To speak in comic book terms, which sometimes are the best terms to speak in: the bad guys are distracted at the moment, and this is our moment to quietly steal the culture, or as Raven said, seduce it. I sense that stealing and seducing the culture are one and the same, looked at from the masculine and feminine perspectives respectively, and they require us to develop a unique talent stack.
I sense that we Stoics need to become tricksters, who move in unpredictable ways, whose public words are authentically masked in a healthy postmodern language, in order for us to arrive unnoticed and to avoid the egoic noise of the mob. We also need to have the capacity to be philosopher warriors, who can cut through the bullshit, using the right proposition, which will be deeply penetrative to those on the receiving end.
We can only do that if we have the capacity to speak from the heart, and not just from the propositional architecture we’ve developed, or—worse—borrowed. And with the guidance and inspiration of the philosopher queens, we will have the capacity to be seductive, which, of course, requires game, or, in the case of our metamodern condition, metagame.
I also feel an obligation for us Stoics to model a new sanity, because, if this liminal war heats up, and I am pretty confident it will, more and more people will lose their jobs, along with their minds. They will no longer feel functional in propping up the old world, the Game A world, which is the world of culture wars and egoic deathworks. Their tomorrow will die and they will be placed at the knife's edge, and that is when the demons will attack.
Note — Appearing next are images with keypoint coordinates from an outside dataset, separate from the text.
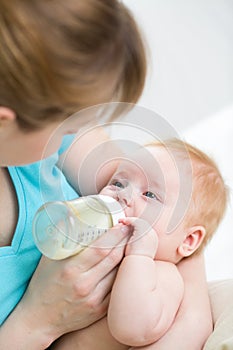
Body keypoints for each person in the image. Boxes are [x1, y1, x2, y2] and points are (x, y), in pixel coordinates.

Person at [0, 1, 212, 349]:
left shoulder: (44, 123)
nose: (86, 127)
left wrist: (182, 282)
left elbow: (175, 200)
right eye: (74, 117)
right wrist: (38, 320)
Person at [51, 139, 228, 349]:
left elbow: (132, 329)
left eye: (150, 195)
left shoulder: (163, 275)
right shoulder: (96, 240)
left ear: (188, 241)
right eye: (118, 183)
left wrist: (139, 257)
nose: (123, 195)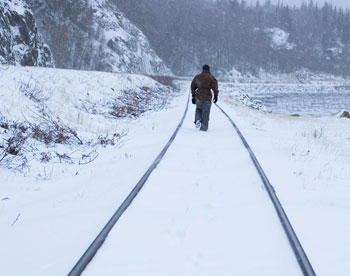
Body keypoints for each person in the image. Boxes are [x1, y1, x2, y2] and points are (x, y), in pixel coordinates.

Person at [190, 64, 219, 131]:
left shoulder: (197, 77)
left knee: (198, 109)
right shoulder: (211, 78)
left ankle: (197, 119)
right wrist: (216, 95)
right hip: (207, 97)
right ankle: (204, 127)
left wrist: (193, 95)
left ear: (202, 69)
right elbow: (215, 87)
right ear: (209, 70)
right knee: (206, 112)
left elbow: (192, 86)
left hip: (199, 96)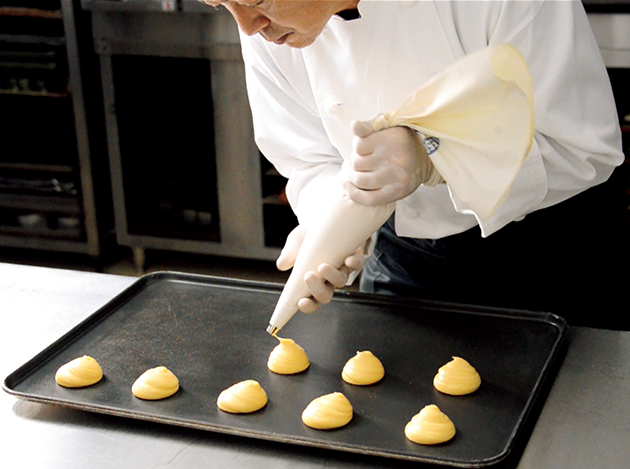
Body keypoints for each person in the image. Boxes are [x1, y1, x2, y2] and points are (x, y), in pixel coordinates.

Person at [204, 0, 626, 329]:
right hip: (405, 257)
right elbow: (308, 155)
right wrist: (329, 220)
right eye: (220, 6)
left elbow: (583, 147)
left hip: (549, 253)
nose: (247, 26)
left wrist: (435, 156)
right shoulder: (267, 27)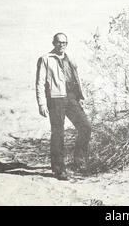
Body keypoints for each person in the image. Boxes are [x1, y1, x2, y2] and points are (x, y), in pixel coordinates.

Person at [36, 33, 91, 180]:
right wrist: (41, 103)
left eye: (65, 42)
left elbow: (75, 78)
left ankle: (79, 162)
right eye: (59, 42)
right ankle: (58, 169)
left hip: (71, 98)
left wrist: (80, 96)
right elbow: (40, 83)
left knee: (85, 127)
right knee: (58, 133)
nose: (62, 45)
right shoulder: (45, 59)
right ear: (54, 43)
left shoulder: (69, 58)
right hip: (55, 100)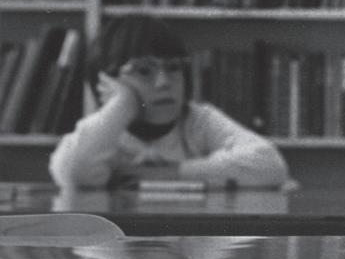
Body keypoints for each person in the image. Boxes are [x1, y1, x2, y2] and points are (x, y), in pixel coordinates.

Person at [50, 14, 289, 190]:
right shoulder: (105, 131)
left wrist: (167, 174)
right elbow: (73, 171)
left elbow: (271, 165)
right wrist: (123, 104)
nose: (164, 82)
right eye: (144, 71)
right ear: (107, 83)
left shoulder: (198, 121)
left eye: (174, 68)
Not everybody is a practiced Stoic, nor has loving friends with strong minds, so they might not make it to the other side—I barely did. This concern is real, and we may not have that much time. I sense that Stoicism is the best response to this mental health crisis that is tagging along with our meta-crisis. Stoicism is the philosophy of sovereignty, and it's time to make it cool and sexy, so others can fall in love with it.
It is time for us to be radically truthful, in the right way, and be modellers of virtue, and—most importantly—believers in beauty. It's simple, really: meaning is always right in front of us, it's just difficult to be simple in the right way. At yesterday's Oxytocin Party at The Stoa, Raya put us into break-out rooms and asked us to describe our perfect day. I was at a loss for words at first, and was annoyed at my mind pressuring me to describe it as some kind of fossilized to-do list.
My perfect day can never be known in advance, or described with certainty, and every moment feels meaningful, with a delicious unknowingness as to how the story will unfold. It is like getting lost in a really good movie, but, instead of watching it, you are acting in it, with a spiritual improvisation that has an existential gravitas. In essence, my perfect day is an adventure, and right now my life is an adventure.
I am having a hard time reading books or watching movies at the moment, because I am much more interested in my life right now, and in how it is unfolding. And now my mind keeps turning to this quotation from my favorite author, Hermann Hesse, who describes all this with beautiful eloquence:
To be able to throw oneself away for the sake of a moment, to be able to sacrifice years for a woman's smile—that is happiness.